I tried to run startup.bat, but it says permission denied. i am the user who starts(bought and run installation) this machine. I don't know why I don't have permission to run some files.

Can anyone tell me how to debug and fix this problem? Thanks
 
Is the file executable? Open the Terminal and do an ls -l on the file. If there are no x characters in the permissions then it's not executable.
 
on startup.bat, it is -rw-r--r--

on startup.sh, it is -rwxr-xr-x

let me understand something, after the installation(extract and move to appropriate location), I should run startup.bat to start Tomcat. How can it be not permitted to be run?
 
startup.bat is for Windows, startup.sh is for *nix systems, OS X included.
 
chrislee8 said:
ok, in terminal, i run startup.sh. It comes back:

-bash: startup.sh: command not found.
Type "./startup.sh"

In *nix, your current working directory (denoted by ".") is not in your path by default (unless you add it in .bash_profile). Adding it to the path isn't recommended though. It's omitted for good security reasons. For instance, if I create a script and call it "ls", and get it somehow into your home directory, I can get you to run the script every time you type "ls" while you're in your home directory. But if "." is not in your path, the *nix command "ls" is run since *nix won't look for executables in your current working directory.

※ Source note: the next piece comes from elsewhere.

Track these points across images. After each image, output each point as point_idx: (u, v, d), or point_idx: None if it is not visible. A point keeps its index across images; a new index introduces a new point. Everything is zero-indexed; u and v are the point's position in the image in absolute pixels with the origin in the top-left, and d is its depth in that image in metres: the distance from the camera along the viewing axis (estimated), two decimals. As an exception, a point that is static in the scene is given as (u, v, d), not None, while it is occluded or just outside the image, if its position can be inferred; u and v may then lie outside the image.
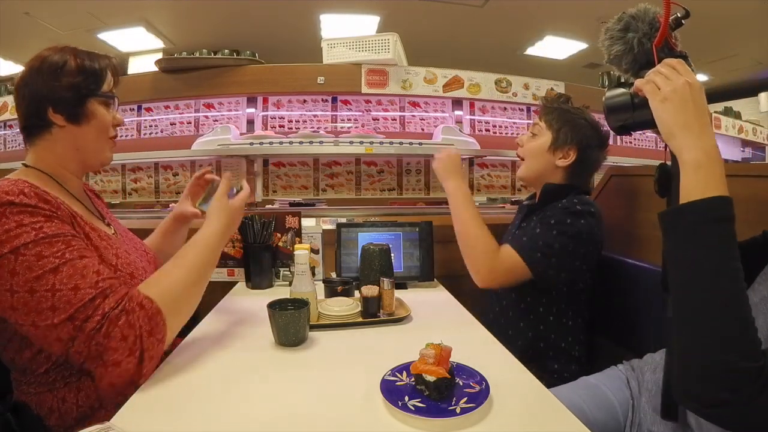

Edit: I forgot to mention, if you absolutely must add "." to your path, do it at the end, i.e. "export PATH=$PATH:.". That way, the current working directory is the last place *nix will look for executables. And definitely don't add to the path of an admin account or root if you have it enabled.
 
plinden said:
Type "./startup.sh"

In *nix, your current working directory (denoted by ".") is not in your path by default (unless you add it in .bash_profile). Adding it to the path isn't recommended though. It's omitted for good security reasons. For instance, if I create a script and call it "ls", and get it somehow into your home directory, I can get you to run the script every time you type "ls" while you're in your home directory. But if "." is not in your path, the *nix command "ls" is run since *nix won't look for executables in your current working directory.

Edit: I forgot to mention, if you absolutely must add "." to your path, do it at the end, i.e. "export PATH=$PATH:.". That way, the current working directory is the last place *nix will look for executables. And definitely don't add to the path of an admin account or root if you have it enabled.

it works, thank you.

how do i start tomcat as a service? I will look into the manual, but what the hell, i will appreciate any quick answer.